En Bombay, donde todos los días abren algo, acaban de cerrar la última fábrica de máquinas de escribir del mundo. Se acabó, se cierra un ciclo, desaparece un universo, muere un artefacto que ha durado menos que el lápiz, que la pluma estilográfica, que el bolígrafo. Nunca se fabricaron tantos bolígrafos como ahora. Apenas tuve relación con la máquina de escribir, tan mitificada por mis contemporáneos. Me parecía un armatoste excesivo. Y ponía entre la cuartilla y yo una distancia insalvable. Escribí con Bic negro punta fina hasta que me pasé al ordenador portátil, que siempre me pareció un medio caliente. Por si fuera poco, el portátil se puede cerrar, como las cajas de puros vacías de mi infancia, donde guardaba los secretos de entonces, que son los de ahora. Compraba estas cajas a la estanquera de mi barrio, por 20 céntimos, y fabricaba con ellas pequeños muebles llenos de huecos secretos.

Mis primeras novelas están escritas a mano. Hacía tres borradores antes de pasárselas a un mecanógrafo que me cobraba a tanto el folio. El hombre trabajaba por las mañanas en Correos y era un novelista frustrado. No comprendía que yo, sin saber escribir a máquina, lograra publicar. Confundía, como señalaba no me acuerdo quién, la escritura con la mecanografía. Siempre me produjo una aversión no confesada la Hispano Olivetti de mi padre, que se utilizaba sólo para hacer facturas. Una vez, de adolescente, intenté escribir con ella un poema y me salió una multiplicación. En las películas de periodistas las máquinas de escribir aparecían como verdaderos fetiches. Curiosamente, no comencé a escribir para los periódicos hasta que en las redacciones entró el ordenador, al que desde el principio sentí como un cómplice.

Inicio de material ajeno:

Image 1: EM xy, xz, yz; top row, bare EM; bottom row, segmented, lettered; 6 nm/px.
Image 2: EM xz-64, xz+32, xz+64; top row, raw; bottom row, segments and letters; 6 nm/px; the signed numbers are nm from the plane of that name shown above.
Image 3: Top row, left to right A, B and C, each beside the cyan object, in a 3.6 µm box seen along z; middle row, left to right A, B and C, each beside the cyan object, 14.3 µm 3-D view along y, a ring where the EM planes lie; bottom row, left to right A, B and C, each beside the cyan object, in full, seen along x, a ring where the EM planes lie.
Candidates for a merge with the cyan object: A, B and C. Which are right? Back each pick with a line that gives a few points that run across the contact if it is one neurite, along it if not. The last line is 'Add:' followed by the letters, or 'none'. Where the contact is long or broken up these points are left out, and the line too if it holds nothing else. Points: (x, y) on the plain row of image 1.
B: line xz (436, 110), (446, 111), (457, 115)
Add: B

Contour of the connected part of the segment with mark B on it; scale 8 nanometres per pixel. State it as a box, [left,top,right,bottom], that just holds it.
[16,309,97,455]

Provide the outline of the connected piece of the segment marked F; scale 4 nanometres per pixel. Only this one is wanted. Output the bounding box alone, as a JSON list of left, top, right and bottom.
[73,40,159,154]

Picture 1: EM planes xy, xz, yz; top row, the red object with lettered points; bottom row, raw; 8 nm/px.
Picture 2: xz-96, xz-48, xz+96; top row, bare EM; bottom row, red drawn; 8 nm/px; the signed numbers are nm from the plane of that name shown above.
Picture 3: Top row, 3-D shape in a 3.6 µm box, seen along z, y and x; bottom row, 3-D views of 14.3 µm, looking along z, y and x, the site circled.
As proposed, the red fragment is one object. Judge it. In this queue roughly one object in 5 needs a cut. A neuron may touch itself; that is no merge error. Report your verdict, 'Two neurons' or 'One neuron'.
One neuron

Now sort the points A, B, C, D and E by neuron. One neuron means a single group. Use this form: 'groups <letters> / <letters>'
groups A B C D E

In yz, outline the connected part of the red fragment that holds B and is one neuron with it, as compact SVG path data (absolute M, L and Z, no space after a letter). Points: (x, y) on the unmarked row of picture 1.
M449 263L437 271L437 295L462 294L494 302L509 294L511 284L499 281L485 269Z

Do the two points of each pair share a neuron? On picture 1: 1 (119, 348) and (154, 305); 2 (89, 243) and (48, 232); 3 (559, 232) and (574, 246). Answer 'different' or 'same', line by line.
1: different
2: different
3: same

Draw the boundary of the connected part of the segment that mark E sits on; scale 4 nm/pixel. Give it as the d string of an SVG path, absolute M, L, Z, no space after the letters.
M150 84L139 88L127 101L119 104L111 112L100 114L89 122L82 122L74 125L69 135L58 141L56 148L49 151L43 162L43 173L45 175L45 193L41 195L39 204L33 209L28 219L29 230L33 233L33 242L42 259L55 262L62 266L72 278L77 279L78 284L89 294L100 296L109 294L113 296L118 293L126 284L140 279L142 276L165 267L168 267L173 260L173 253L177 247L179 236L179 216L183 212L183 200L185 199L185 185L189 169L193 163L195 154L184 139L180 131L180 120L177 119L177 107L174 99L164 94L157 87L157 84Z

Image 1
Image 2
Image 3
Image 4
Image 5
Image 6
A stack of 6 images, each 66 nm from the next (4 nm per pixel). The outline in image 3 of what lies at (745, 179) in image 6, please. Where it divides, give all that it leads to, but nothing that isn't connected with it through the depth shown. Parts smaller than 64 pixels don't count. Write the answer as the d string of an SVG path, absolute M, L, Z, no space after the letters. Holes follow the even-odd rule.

Con la máquina de escribir nos ha ocurrido lo que con el fax, que habiéndola visto (casi) nacer, hemos asistido a su funeral. Al contrario que el lápiz o la pluma (no digamos el bolígrafo) ha sido un paréntesis en la historia de la escritura. No sé si tiene algún significado que su óbito se haya producido en Bombay, donde mueren los místicos de Occidente. En todo caso, jamás comprendí la mística de ese artilugio al que mi padre dedicaba más cuidados que a mí.